The oil market has come through the most frenetic week in its history — especially so for the US WTI grade that controversially was allowed to fall into negative territory.
On April 20 it closed at an almost unbelievable minus $37 per barrel (for the end of May contracts) before recovering to $16.94 per barrel.
Despite the drama, the US measure finished the week only $1.30 lower than the previous week closing.
It was also a roller-coaster ride for Brent crude, which tumbled to a 21-year-low, first dropping to about $16 before recovering to $21.44.
Money managers increased their net-long positions in Brent crude oil futures and options by 22,665 contracts to 134,119 for the week ending April 21, which represents a six-week high. It will be interesting to see how many of these options and futures will be translated into physical deliveries.
Although WTI plunged into negative history for the time, net long positions for US crude futures and options also rose by 51,991 contracts to 209,734 over the week.
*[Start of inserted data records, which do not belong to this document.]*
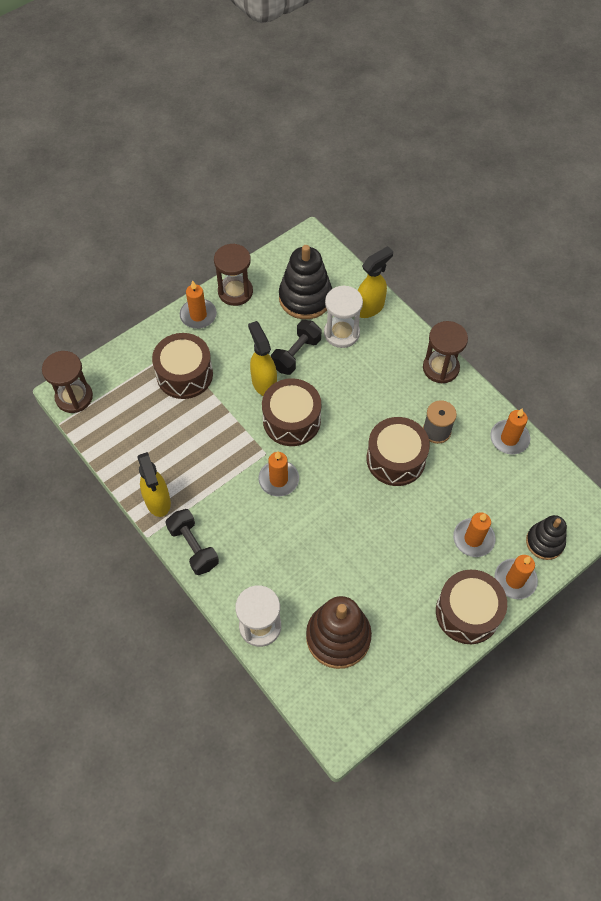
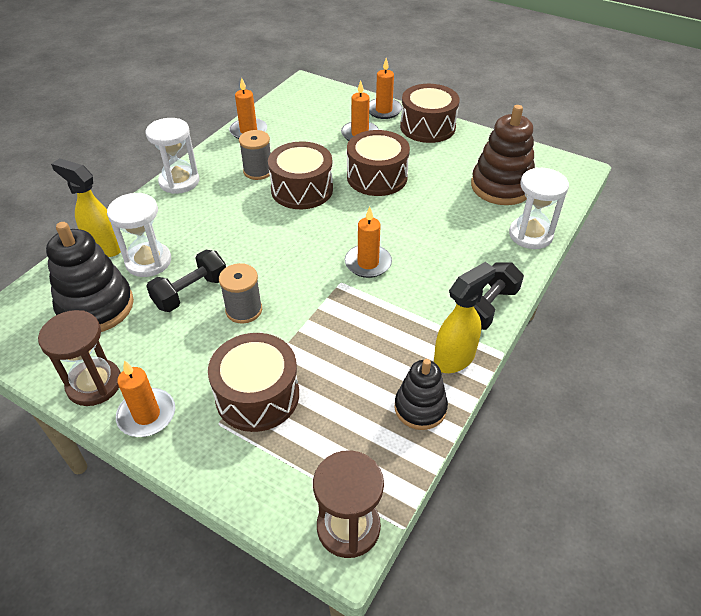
camera: 110 degrees left, 15 degrees down
yellow spray bottle [248,321,277,396] -> grey spool [219,263,262,324]
brown drum [262,378,321,446] -> brown drum moved to [347,130,410,196]
black dumbbell [271,320,321,375] -> black dumbbell turned 60 degrees counterclockwise [146,250,226,312]
brown hourglass [423,321,468,383] -> white hourglass [146,118,199,194]
black stacking toy [526,515,567,560] -> black stacking toy moved to [394,359,448,430]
That represents a three-month high. So clearly the expectation is that US oil prices will rise.
The market anomalies of the last week again highlight the disconnect between underlying supply and demand for physical oil on the one hand and the trading of oil-based financial instruments on the other. It is a wake-up call for an industry long blighted by speculation.
As the world emerges from COVID-19 quarantines, oil market fundamentals will likely improve. But we should not forget the chaos of the last week and the urgent need for more transparent international oil benchmarks that it signals.